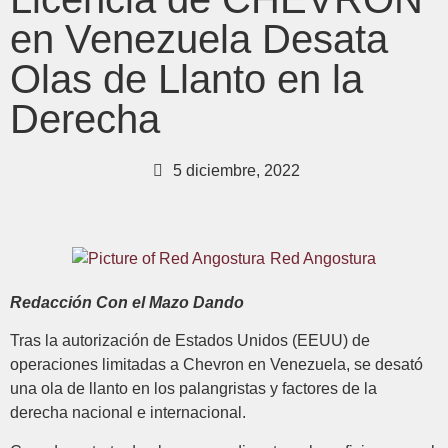
en Venezuela Desata
Olas de Llanto en la
Derecha
5 diciembre, 2022
Red Angostura
Redacción Con el Mazo Dando
Tras la autorización de Estados Unidos (EEUU) de
operaciones limitadas a Chevron en Venezuela, se desató
una ola de llanto en los palangristas y factores de la
derecha nacional e internacional.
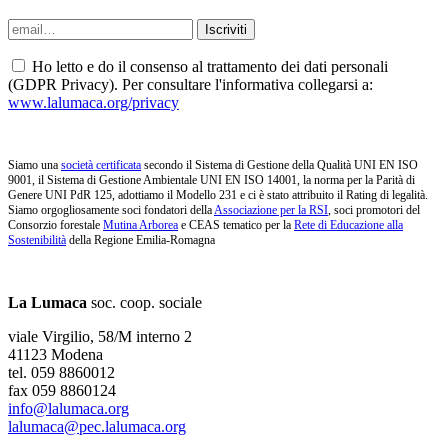
Ho letto e do il consenso al trattamento dei dati personali
(GDPR Privacy). Per consultare l'informativa collegarsi a:
www.lalumaca.org/privacy
Siamo una
società certificata
secondo il Sistema di Gestione della Qualità UNI EN ISO
9001, il Sistema di Gestione Ambientale UNI EN ISO 14001, la norma per la Parità di
Genere UNI PdR 125, adottiamo il Modello 231 e ci è stato attribuito il Rating di legalità.
Siamo orgogliosamente soci fondatori della
Associazione per la RSI
, soci promotori del
Consorzio forestale
Mutina Arborea
e CEAS tematico per la
Rete di Educazione alla
Sostenibilità
della Regione Emilia-Romagna
La Lumaca
soc. coop. sociale
viale Virgilio, 58/M interno 2
41123 Modena
tel. 059 8860012
fax 059 8860124
info@lalumaca.org
lalumaca@pec.lalumaca.org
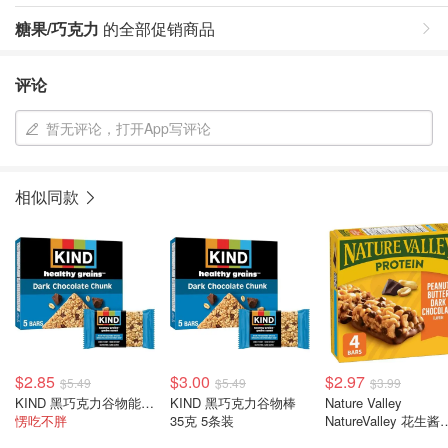
糖果/巧克力
的全部促销商品
评论
暂无评论，打开App写评论
相似同款
$2.85
$3.00
$2.97
$5.49
$5.49
$3.99
KIND 黑巧克力谷物能量棒 35克 5支装
KIND 黑巧克力谷物棒
Nature Valley
愣吃不胖
35克 5条装
NatureValley 花生酱
巧克力蛋白燕麦棒 4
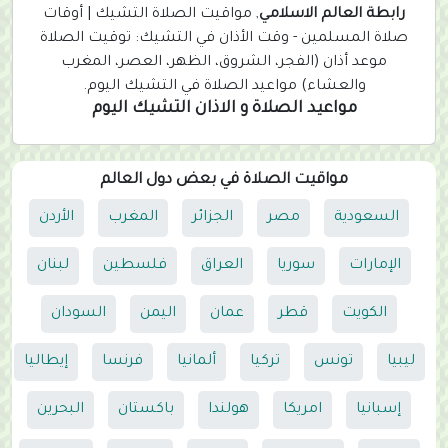
e
رابطة العالم الاسلامي
, مواقيت الصلاة التشيك | أوقات
n
صلاة المسلمين - وقت الأذان في التشيك: توقيت الصلاة
t
موعد أذان (الفجر، الشروق، الظهر، العصر، المغرب
)
والعشاء) مواعيد الصلاة في التشيك اليوم.
مواعيد الصلاة و الاذان التشيك اليوم
مواقيت الصلاة في بعض دول العالم
السعودية
مصر
الجزائر
المغرب
الأردن
الإمارات
سوريا
العراق
فلسطين
لبنان
الكويت
قطر
عمان
اليمن
السودان
ليبيا
تونس
تركيا
ألمانيا
فرنسا
إيطاليا
إسبانيا
امريكا
هولندا
باكستان
البحرين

+++

> HOW TO COMPLETE THIS TASK
Write out every line of text in the listing above word for word, and leave out the pictures.

> OUTPUT OF THE EXERCISE
en Venezuela Desata
Olas de Llanto en la
Derecha
5 diciembre, 2022
Red Angostura
Redacción Con el Mazo Dando
Tras la autorización de Estados Unidos (EEUU) de
operaciones limitadas a Chevron en Venezuela, se desató
una ola de llanto en los palangristas y factores de la
derecha nacional e internacional.
Ho letto e do il consenso al trattamento dei dati personali
(GDPR Privacy). Per consultare l'informativa collegarsi a:
www.lalumaca.org/privacy
Siamo una
società certificata
secondo il Sistema di Gestione della Qualità UNI EN ISO
9001, il Sistema di Gestione Ambientale UNI EN ISO 14001, la norma per la Parità di
Genere UNI PdR 125, adottiamo il Modello 231 e ci è stato attribuito il Rating di legalità.
Siamo orgogliosamente soci fondatori della
Associazione per la RSI
, soci promotori del
Consorzio forestale
Mutina Arborea
e CEAS tematico per la
Rete di Educazione alla
Sostenibilità
della Regione Emilia-Romagna
La Lumaca
soc. coop. sociale
viale Virgilio, 58/M interno 2
41123 Modena
tel. 059 8860012
fax 059 8860124
info@lalumaca.org
lalumaca@pec.lalumaca.org
糖果/巧克力
的全部促销商品
评论
暂无评论，打开App写评论
相似同款
$2.85
$3.00
$2.97
$5.49
$5.49
$3.99
KIND 黑巧克力谷物能量棒 35克 5支装
KIND 黑巧克力谷物棒
Nature Valley
愣吃不胖
35克 5条装
NatureValley 花生酱
巧克力蛋白燕麦棒 4
e
رابطة العالم الاسلامي
, مواقيت الصلاة التشيك | أوقات
n
صلاة المسلمين - وقت الأذان في التشيك: توقيت الصلاة
t
موعد أذان (الفجر، الشروق، الظهر، العصر، المغرب
)
والعشاء) مواعيد الصلاة في التشيك اليوم.
مواعيد الصلاة و الاذان التشيك اليوم
مواقيت الصلاة في بعض دول العالم
السعودية
مصر
الجزائر
المغرب
الأردن
الإمارات
سوريا
العراق
فلسطين
لبنان
الكويت
قطر
عمان
اليمن
السودان
ليبيا
تونس
تركيا
ألمانيا
فرنسا
إيطاليا
إسبانيا
امريكا
هولندا
باكستان
البحرين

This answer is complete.